For (Not) Cryin’ Out Loud
Customer: “How much is that bracelet in the display case?”
Me: “It’s $50.”
Customer: “Wow, that’s expensive, but it’s nice. I’ll take it.”
Me: “Okay, so your total is $50. We’re out of the store’s jewelry boxes, but I’d be happy to give you a gift bag for the bracelet.”
Customer: “But you have some nice boxes here on the counter, and the bracelets in them are cheaper than the one I’m buying. Why don’t the more expensive bracelets come in a box?”
Customer’s Son: *looking embarrassed* “Mom, she doesn’t decide the prices.”
Me: “I’m sorry, ma’am. Maybe there’s a wristwatch box that I can put this in.”
(I get a box from the watch department and show it to the customer.)
Me: “Is this box ok?”
Customer: “This box…” *points to the jewelry boxes on the counter* “…is so much nicer. Can’t you take the bracelet out of the box and switch it with this one?”
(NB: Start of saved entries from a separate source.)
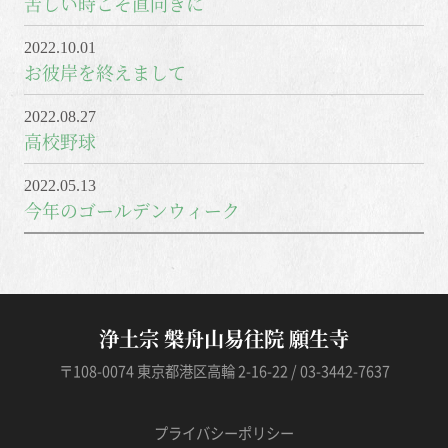
苦しい時こそ直向きに
2022.10.01
お彼岸を終えまして
2022.08.27
高校野球
2022.05.13
今年のゴールデンウィーク
浄土宗 槃舟山易往院 願生寺
〒108-0074 東京都港区高輪 2-16-22 / 03-3442-7637
プライバシーポリシー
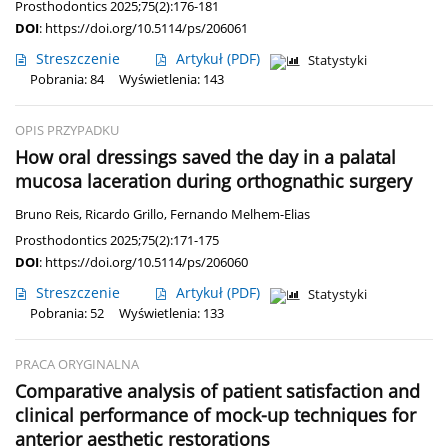
Prosthodontics 2025;75(2):176-181
DOI
:
https://doi.org/10.5114/ps/206061
Streszczenie
Artykuł
(PDF)
Statystyki
Pobrania: 84
Wyświetlenia: 143
OPIS PRZYPADKU
How oral dressings saved the day in a palatal
mucosa laceration during orthognathic surgery
Bruno Reis
,
Ricardo Grillo
,
Fernando Melhem-Elias
Prosthodontics 2025;75(2):171-175
DOI
:
https://doi.org/10.5114/ps/206060
Streszczenie
Artykuł
(PDF)
Statystyki
Pobrania: 52
Wyświetlenia: 133
PRACA ORYGINALNA
Comparative analysis of patient satisfaction and
clinical performance of mock-up techniques for
anterior aesthetic restorations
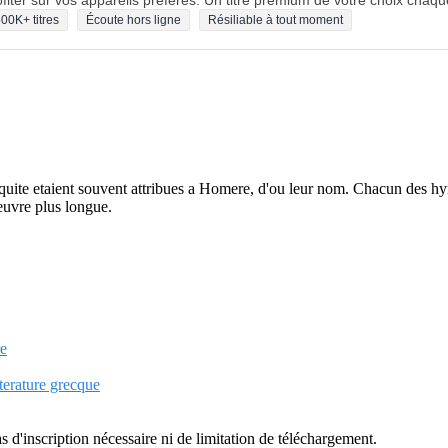
fiter sur vos appareils préférés. Un titre premium de votre choix chaqu
00K+ titres
Écoute hors ligne
Résiliable à tout moment
uite etaient souvent attribues a Homere, d'ou leur nom. Chacun des hymn
euvre plus longue.
re
tterature grecque
as d'inscription nécessaire ni de limitation de téléchargement.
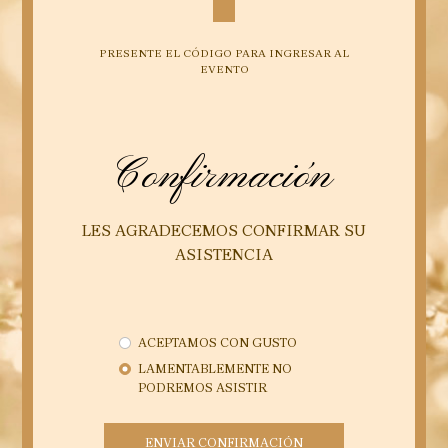
PRESENTE EL CÓDIGO PARA INGRESAR AL
EVENTO
Confirmación
LES AGRADECEMOS CONFIRMAR SU
ASISTENCIA
ACEPTAMOS CON GUSTO
LAMENTABLEMENTE NO
PODREMOS ASISTIR
ENVIAR CONFIRMACIÓN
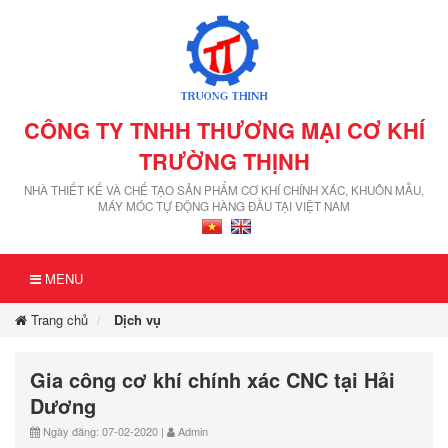
CÔNG TY TNHH THƯƠNG MẠI CƠ KHÍ
TRƯỜNG THỊNH
NHÀ THIẾT KẾ VÀ CHẾ TẠO SẢN PHẨM CƠ KHÍ CHÍNH XÁC, KHUÔN MẪU,
MÁY MÓC TỰ ĐỘNG HÀNG ĐẦU TẠI VIỆT NAM
MENU
Trang chủ
Dịch vụ
Gia công cơ khí chính xác CNC tại Hải
Dương
Ngày đăng: 07-02-2020 |
Admin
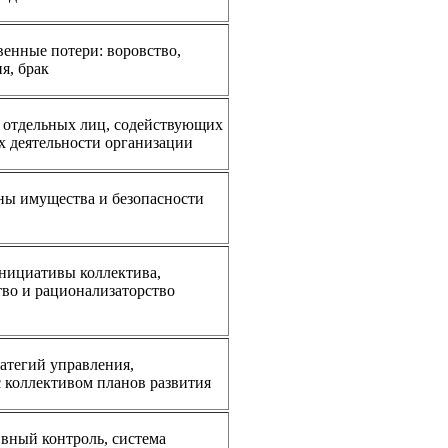
енные потери: воровство,
я, брак
 отдельных лиц, содействующих
 деятельности организации
ны имущества и безопасности
нициативы коллектива,
тво и рационализаторство
ратегий управления,
с коллективом планов развития
вный контроль, система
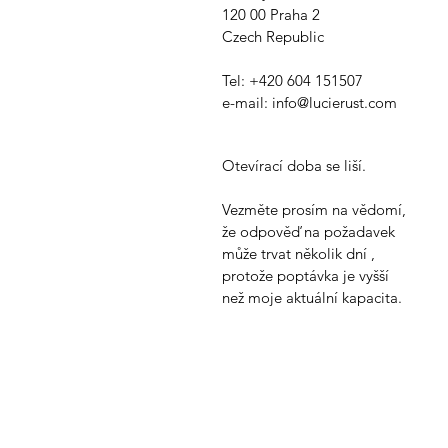
120 00 Praha 2
Czech Republic
Tel: +420 604 151507
e-mail:
info@lucierust.com
Otevírací doba se liší.
Vezměte prosím na vědomí,
že odpověď na požadavek
může trvat několik dní
,
protože poptávka je vyšší
než moje aktuální kapacita.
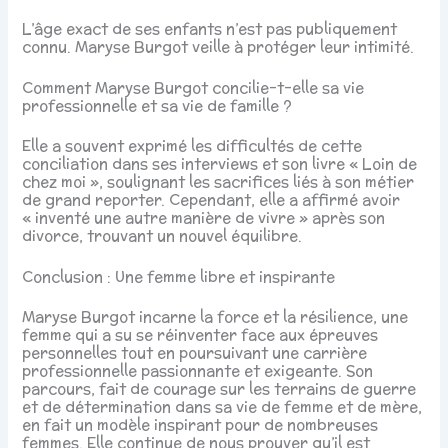
L’âge exact de ses enfants n’est pas publiquement
connu. Maryse Burgot veille à protéger leur intimité.
Comment Maryse Burgot concilie-t-elle sa vie
professionnelle et sa vie de famille ?
Elle a souvent exprimé les difficultés de cette
conciliation dans ses interviews et son livre « Loin de
chez moi », soulignant les sacrifices liés à son métier
de grand reporter. Cependant, elle a affirmé avoir
« inventé une autre manière de vivre » après son
divorce, trouvant un nouvel équilibre.
Conclusion : Une femme libre et inspirante
Maryse Burgot incarne la force et la résilience, une
femme qui a su se réinventer face aux épreuves
personnelles tout en poursuivant une carrière
professionnelle passionnante et exigeante. Son
parcours, fait de courage sur les terrains de guerre
et de détermination dans sa vie de femme et de mère,
en fait un modèle inspirant pour de nombreuses
femmes. Elle continue de nous prouver qu’il est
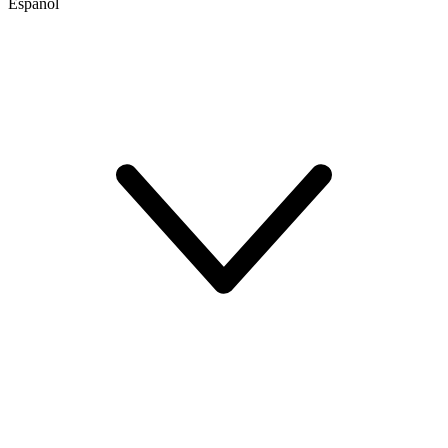
Español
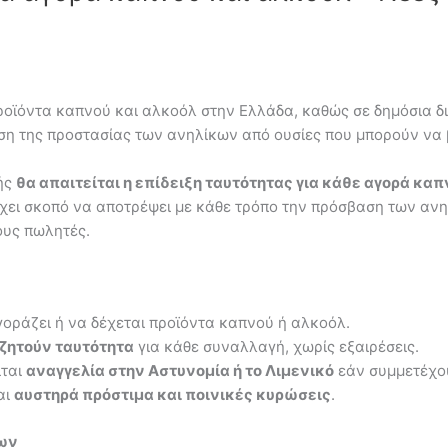
ροϊόντα καπνού και αλκοόλ στην Ελλάδα, καθώς σε δημόσια δ
υση της προστασίας των ανηλίκων από ουσίες που μπορούν να
ξής
θα απαιτείται η επίδειξη ταυτότητας για κάθε αγορά καπ
 έχει σκοπό να αποτρέψει με κάθε τρόπο την πρόσβαση των ανηλ
ους πωλητές.
γοράζει ή να δέχεται προϊόντα καπνού ή αλκοόλ.
ζητούν ταυτότητα
για κάθε συναλλαγή, χωρίς εξαιρέσεις.
ίται
αναγγελία στην Αστυνομία ή το Λιμενικό
εάν συμμετέχου
αι
αυστηρά πρόστιμα και ποινικές κυρώσεις
.
των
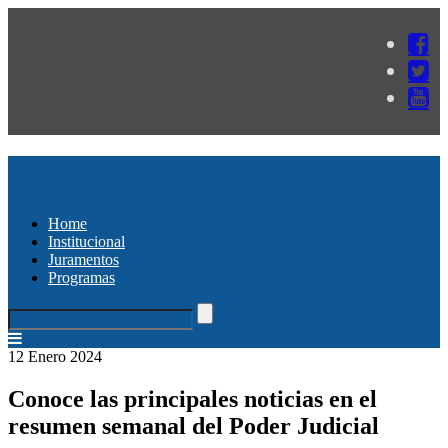
Home
Institucional
Juramentos
Programas
12 Enero 2024
Conoce las principales noticias en el
resumen semanal del Poder Judicial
Me: “I’m sorry, ma’am, those bracelets are attached to the boxes.”
Customer’s Son: “Mom, just take the watch box.”
Customer: “Can you at least switch the price tags?”
Customer’s Son: *looks at her mom incredulously*
Me: “I’m sorry, ma’am. I can’t do that.”
Customer: “Okay, I’ll take it anyway, but I’ll have you know that I’m crying inside!”